We hypothesized that plateletcrit (PCT) provides clinically important information when platelet number is an incomplete representation of platelet mass, such as in genetic macrothrombocytopenia.
We retrospectively compared platelet count and PCTs with general reference intervals for 4 groups of dogs: sick Cavalier King Charles Spaniels (CKCS) and Greyhounds, presented for nonhematopoietic disease to the University of Minnesota (measured using an Advia 2120) and Auburn University Teaching Hospitals (measured using an Advia 120) over a 3-year period.
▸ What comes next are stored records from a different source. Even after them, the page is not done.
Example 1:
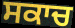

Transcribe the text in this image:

ਸਕਾਚ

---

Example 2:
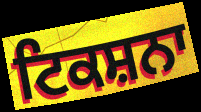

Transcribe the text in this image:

ਟਿਕਸ਼ਨਾ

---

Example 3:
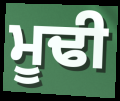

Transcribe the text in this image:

ਮੂਢੀ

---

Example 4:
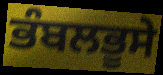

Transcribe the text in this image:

ਭੰਬਲਭੂਸੇ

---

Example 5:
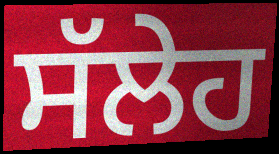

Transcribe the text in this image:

ਸੱਲੇਹ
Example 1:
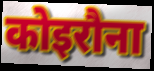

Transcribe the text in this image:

कोइरौना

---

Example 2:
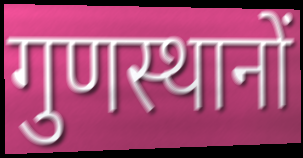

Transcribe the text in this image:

गुणस्थानों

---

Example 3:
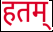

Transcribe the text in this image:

हतम्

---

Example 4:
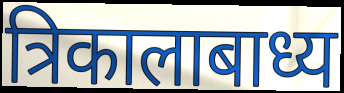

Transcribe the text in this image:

त्रिकालाबाध्य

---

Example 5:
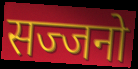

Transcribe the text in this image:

सज्जनो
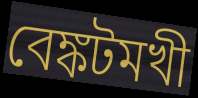
বেঙ্কটমখী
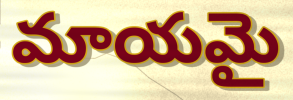
మాయమై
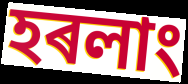
হৰলাং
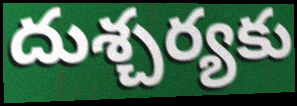
దుశ్చర్యకు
A canine PCT reference interval of 0.129–0.403% was established. None of the 4 sample groups had significantly more individuals below the reference interval for plateletcrit. For platelet count, only the 2 CKCS groups had significantly more individuals below the reference interval than predicted.
Use of the PCT as determined by the Advia 120/2120 appeared to avoid overestimation of low platelet mass in sick CKCS in a clinical setting. In contrast, the PCT performed similarly to the platelet count in evaluation of platelet mass in sick Greyhounds. Evaluation of the PCT should be considered in other conditions associated with increased mean platelet volume.